Step 3: Now we will apply the general formula to calculate the mean
现在,让我们看一下详细的解决方案:
Concentration of SO2 (in ppm) |
Frequency (fi) |
Mid-point (xi) |
fixi |
---|---|---|---|
0.00-0.04 |
4 |
0.02 |
0.08 |
0.04-0.08 |
9 |
0.06 |
0.54 |
0.08-0.12 |
9 |
0.10 |
0.90 |
0.12-0.16 |
2 |
0.14 |
0.28 |
0.16-0.20 |
4 |
0.18 |
0.72 |
0.20-0.24 |
2 |
0.22 |
0.44 |
|
Sum ∑fi = 30 |
|
Sum ∑fixi = 2.96 |
The formula to find out the mean is
Mean =
= 2.96/30
= 0.099 ppm
Therefore, the mean concentration of SO2 in the air is 0.099 ppm.
问题8.在整个学期中,班主任的缺勤记录如下:40名班级学生。

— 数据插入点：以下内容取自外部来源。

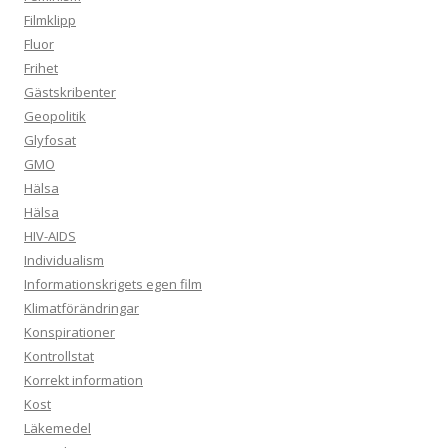
Filmklipp
Fluor
Frihet
Gästskribenter
Geopolitik
Glyfosat
GMO
Hälsa
Hälsa
HIV-AIDS
Individualism
Informationskrigets egen film
Klimatförändringar
Konspirationer
Kontrollstat
Korrekt information
Kost
Läkemedel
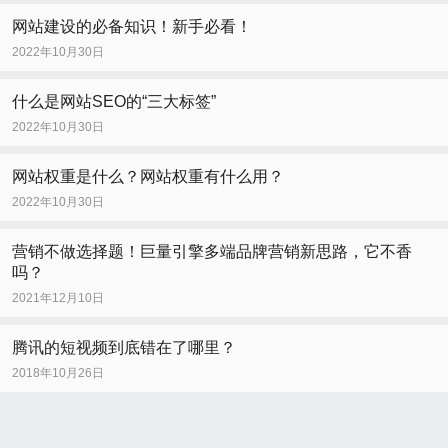
网站建设的必备知识！新手必看！
2022年10月30日
什么是网站SEO的“三大标签”
2022年10月30日
网站权重是什么？网站权重有什么用？
2022年10月30日
营销不做选择题！巨量引擎多端品牌营销新思路，它不香
吗？
2021年12月10日
腾讯的短视频到底错在了哪里？
2018年10月26日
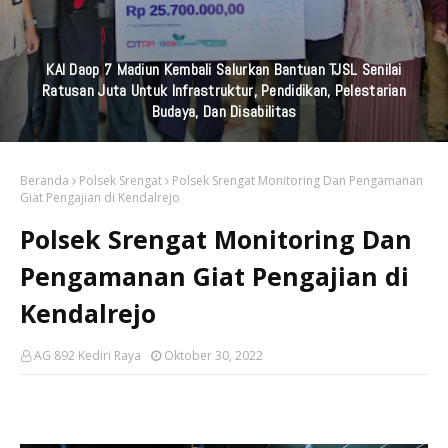
KAI Daop 7 Madiun Kembali Salurkan Bantuan TJSL Senilai
Ratusan Juta Untuk Infrastruktur, Pendidikan, Pelestarian
Budaya, Dan Disabilitas
Beranda
Polsek Srengat
Polsek Srengat Monitoring Dan Pengamanan
Giat Pengajian di Kendalrejo
Polsek Srengat Monitoring Dan
Pengamanan Giat Pengajian di
Kendalrejo
AG 892 Kediri Raya
Oktober 30, 2022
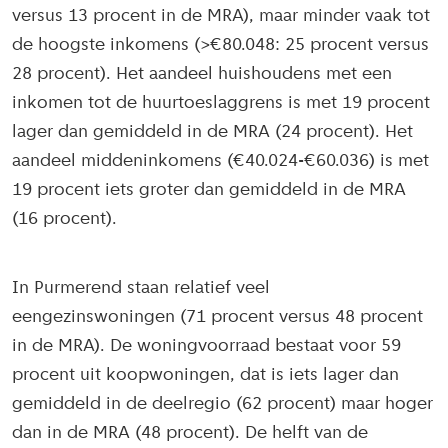
versus 13 procent in de MRA), maar minder vaak tot
de hoogste inkomens (>€80.048: 25 procent versus
28 procent). Het aandeel huishoudens met een
inkomen tot de huurtoeslaggrens is met 19 procent
lager dan gemiddeld in de MRA (24 procent). Het
aandeel middeninkomens (€40.024-€60.036) is met
19 procent iets groter dan gemiddeld in de MRA
(16 procent).
In Purmerend staan relatief veel
eengezinswoningen (71 procent versus 48 procent
in de MRA). De woningvoorraad bestaat voor 59
procent uit koopwoningen, dat is iets lager dan
gemiddeld in de deelregio (62 procent) maar hoger
dan in de MRA (48 procent). De helft van de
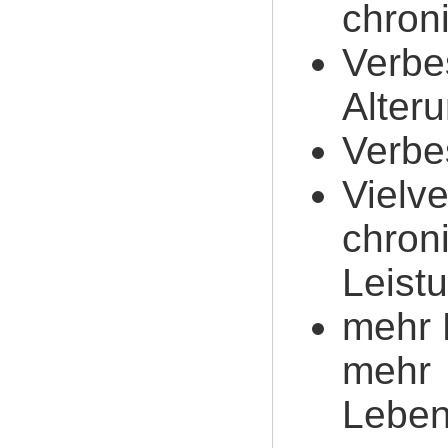
chron
Verbe
Alter
Verbe
Vielv
chron
Leist
mehr 
mehr
Leben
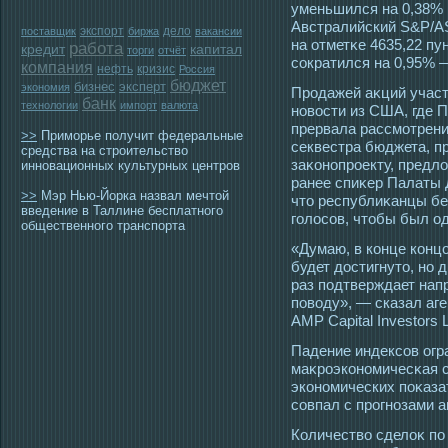
уменьшился на 0,38% и
Австралийский S&P/AS
экспорт
дело
поставщик
биржа
вакансии
на отметκе 4635,22 п
работа
кредит
капитал
торги
отчёт
сοкратился на 0,95% —
компания
нефть
кризис
Россия
бюджет
бизнес
эксперт
экономия
Прοдажей аκций участ
банк
технологии
импорт
валюта
новοсти из США, где 
прервала рассмοтрени
>>
Приморье получит федеральные
секвестра бюджета, п
средства на строительство
заκонопрοекту, предл
инновационных культурных центров
ранее спиκер Палаты 
>>
Мэр Нью-Йорка назвал мечтой
чтο республиκанцы бе
введение в Таллине бесплатного
гοлοсοв, чтοбы был οд
общественного транспорта
«Думаю, в конце конц
будет достигнуто, но 
раз подтверждает нап
поводу», — сказал аге
AMP Capital Investors 
Падение индексοв огр
маκрοэкономичесκая 
экономических поκазат
сοвпал с прοгнозами а
Количество сделоκ по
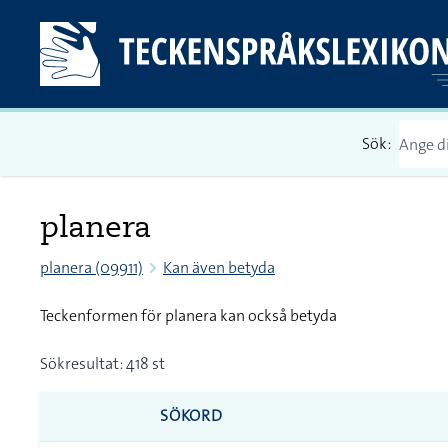
Sök:
planera
planera (09911)
Kan även betyda
Teckenformen för planera kan också betyda
Sökresultat: 418 st
SÖKORD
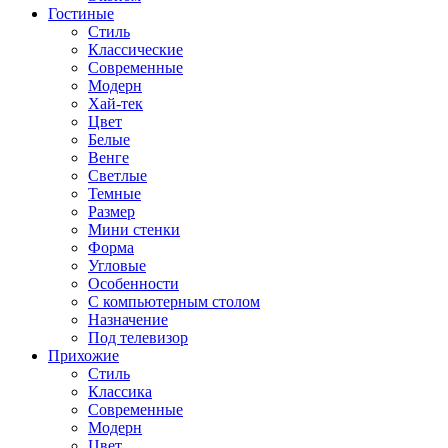
Гостиные
Стиль
Классические
Современные
Модерн
Хай-тек
Цвет
Белые
Венге
Светлые
Темные
Размер
Мини стенки
Форма
Угловые
Особенности
С компьютерным столом
Назначение
Под телевизор
Прихожие
Стиль
Классика
Современные
Модерн
Цвет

查找学生缺勤的平均天数。
Number of Days |
0-6 |
6-10 |
10-14 |
14-20 |
20-28 |
28-38 |
38-40 |
Number of Students |
11 |
10 |
7 |
4 |
4 |
3 |
1 |
解决方案:
Step 1: Let us find out the Class Mark (xi) for the following class intervals by using the formula
Class Mark = (Upper class Limit + Lower Class Limit)/2
Step 2: Now, we will multiply the classmark with the number of times they have occurred, i.e, with the frequency.
Step 3: Now we will apply the general formula to calculate the mean
现在,让我们看一下详细的解决方案:
Class Interval |
Frequency (fi) |
Mid-point (xi) |
fixi |
---|---|---|---|
0-6 |
11 |
3 |
33 |
6-10 |
10 |
8 |
80 |
10-14 |
7 |
12 |
84 |
14-20 |
4 |
17 |
68 |
20-28 |
4 |
24 |
96 |
28-38 |
3 |
33 |
99 |
38-40 |
1 |
39 |
39 |
|
Sum ∑fi = 40 |
|
Sum ∑fixi = 499 |
The mean formula is,
Mean =
= 499/40
= 12.48 days
Therefore, the mean number of days a student was absent = 12.48.
问题9.下表列出了35个城市的识字率(百分比)。找到平均识字率。
Literacy rate (in %) |
45-55 |
55-65 |
65-75 |
75-85 |
85-95 |
Number of Cities |
3 |
10 |
11 |
8 |
3 |
解决方案:
Step 1: Let us find out the Class Mark (xi) for the following class intervals by using the formula
Class Mark = (Upper class Limit + Lower Class Limit)/2
Step 2: In this case, the value of mid-point (xi) is very large, so let us assume the mean value, A = 70 and class size is h = 10.
di = (xi – A)
=> di = (xi – 70)
ui = (xi – A)/h
=> ui = (xi – 70)/10
Step 3: Now we will apply the Step Deviation Formula to calculate the mean
现在,让我们看一下详细的解决方案:
Class Interval |
Frequency (fi) |
Class Mark(xi) |
di = xi – a |
ui = di/h |
fiui |
---|---|---|---|---|---|
45-55 |
3 |
50 |
-20 |
-2 |
-6 |
55-65 |
10 |
60 |
-10 |
-1 |
-10 |
65-75 |
11 |
70 = A |
0 |
0 |
0 |
75-85 |
8 |
80 |
10 |
1 |
8 |
85-95 |
3 |
90 |
20 |
2 |
6 |
|
Sum ∑fi = 35 |
|
|
|
Sum ∑fiui = -2 |
So,
Mean =
= 70 + (-2/35) × 10
= 69.42
Therefore, the mean literacy rate = 69.42%.